Her most recent anthology Black Cranes: Tales of Unquiet Women, which she edited with Lee Murray, features two of her short stories, “A Pet is for Life” and “Little Worm.” About this editing experience, Flynn writes:

In 2019, I finally met award-winning author and editor Lee Murray face-to-face at Genrecon. We began chatting about being the “black sheep”—Asian, horror writers, and female. We lamented the fact that there seemed to be very few places where we could see ourselves reflected in fiction. Lee turned to me with a wicked gleam in her eye and said, “You know, we should do an anthology of Asian female horror.”

Ten months later, and here is the anthology. It’s powerful and authentic and heartfelt. My two stories are nestled in amongst work by some of Southeast Asia’s most talented dark fiction writers.

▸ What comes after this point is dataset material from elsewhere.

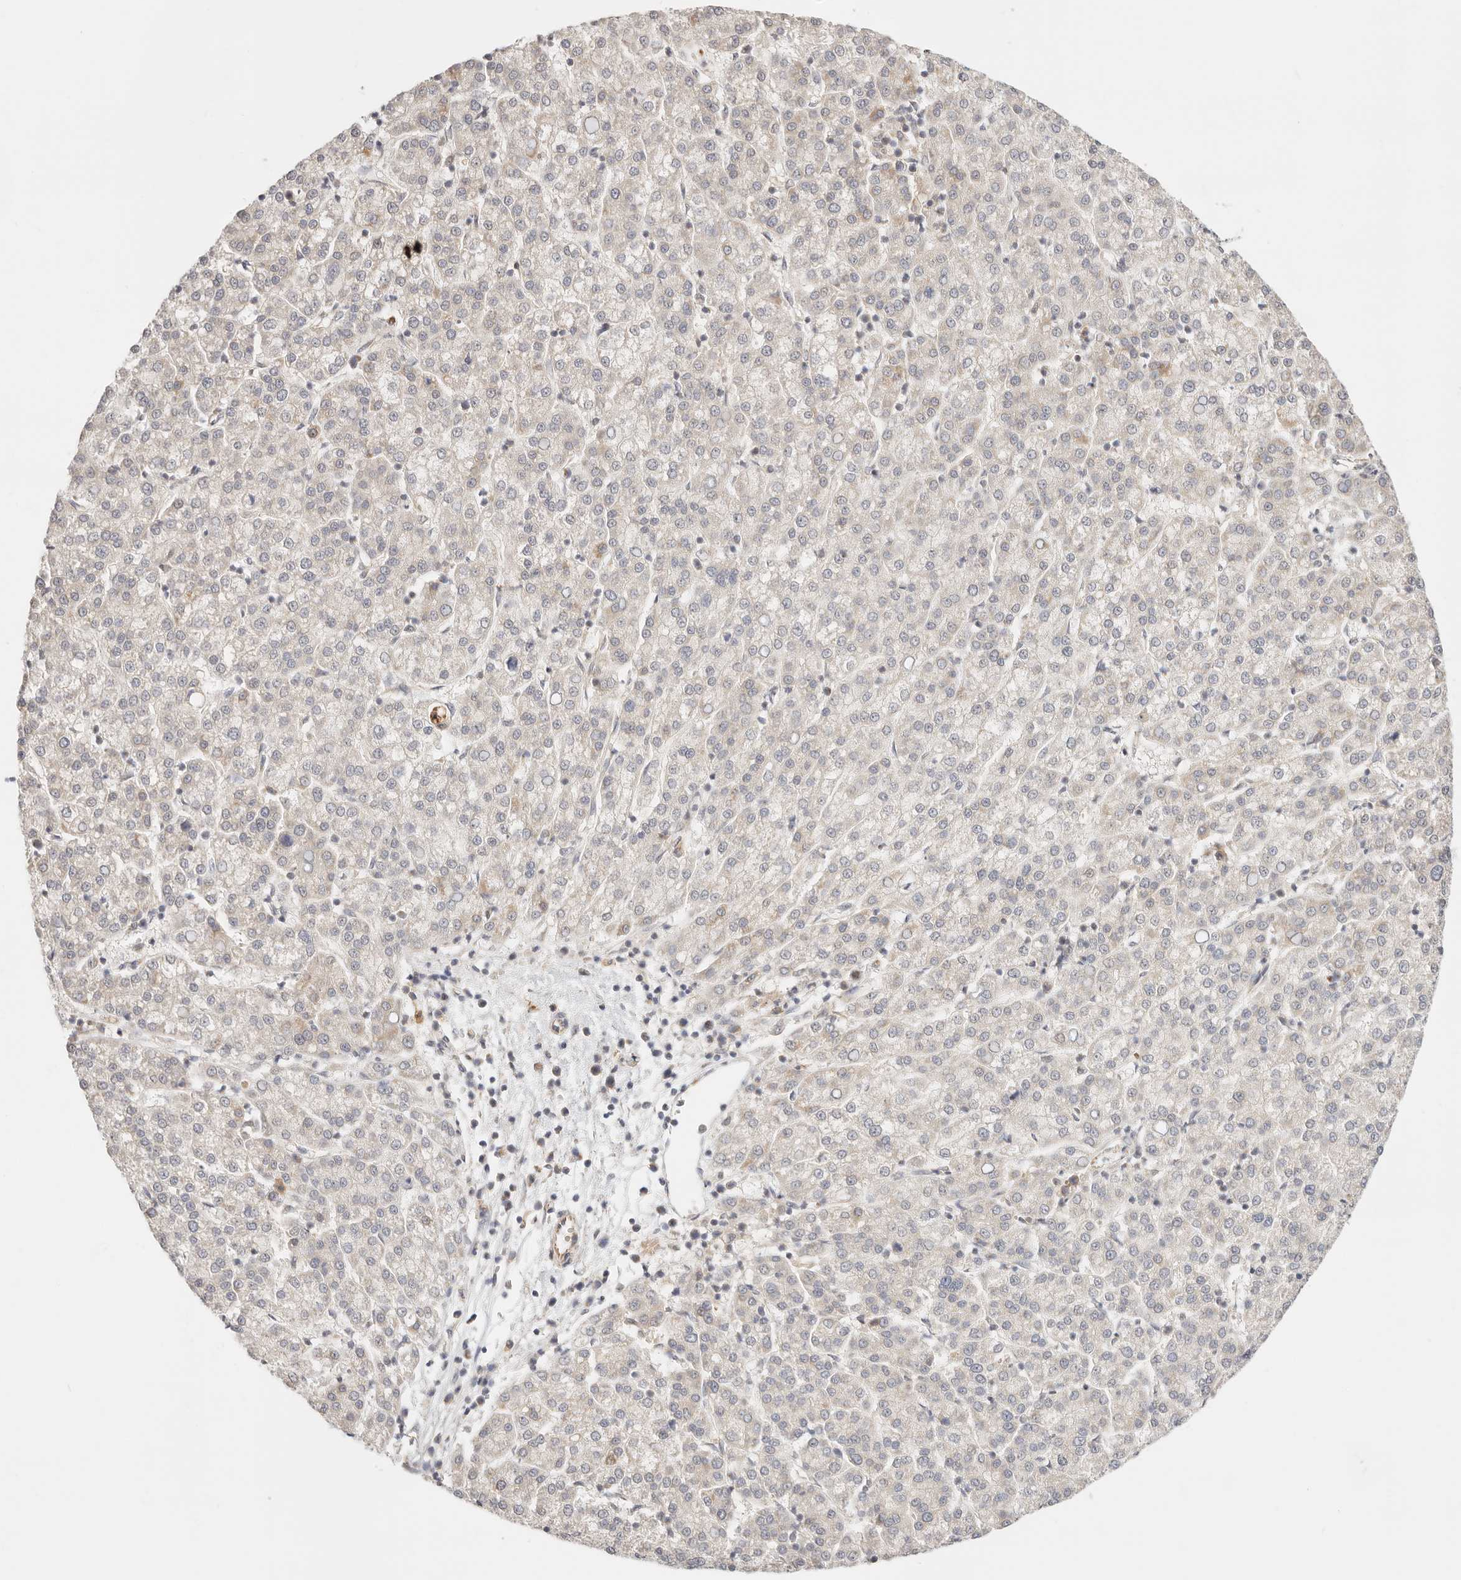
{"staining": {"intensity": "weak", "quantity": "<25%", "location": "cytoplasmic/membranous"}, "tissue": "liver cancer", "cell_type": "Tumor cells", "image_type": "cancer", "snomed": [{"axis": "morphology", "description": "Carcinoma, Hepatocellular, NOS"}, {"axis": "topography", "description": "Liver"}], "caption": "Immunohistochemistry (IHC) of human hepatocellular carcinoma (liver) displays no staining in tumor cells.", "gene": "ZC3H11A", "patient": {"sex": "female", "age": 58}}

“A Pet is for Life” examines the tendency to eroticise Asian women, and also to think of them as helpless creatures requiring rescuing. There are also rescue dogs. “Little Worm” explores the expectations laid at the feet of Asian mothers and daughters and what happens when dreams become monstrous.

From “A Pet is for Life:”

Ku followed the woman in cargo pants when she left the shelter. Night had fallen, thick and airless. The woman’s shoulders were slumped from the day’s work. Her gaze was turned inwards as she walked, and she did not see when Ku melted from between the glow of one streetlight to the next.

Despite the heat still baking off the pavement, the woman shivered, zipped up her jacket and shoved her hands deep into her pockets. Ku hesitated. Hackles crawled up and down her spine. She almost turned and walked the other way. But she couldn’t. That wasn’t how this went. Instead, she kept her distance and kept pace.

When the woman got to the front door of a small, ugly brick bungalow, a yellowed porch light flickered on and a furious, booming racket erupted from inside. The woman unlocked the screen then opened the wooden door an inch. A black snout that looked like it belonged to a medium-sized bear snapped and growled at the gap, spraying thick strings of spit.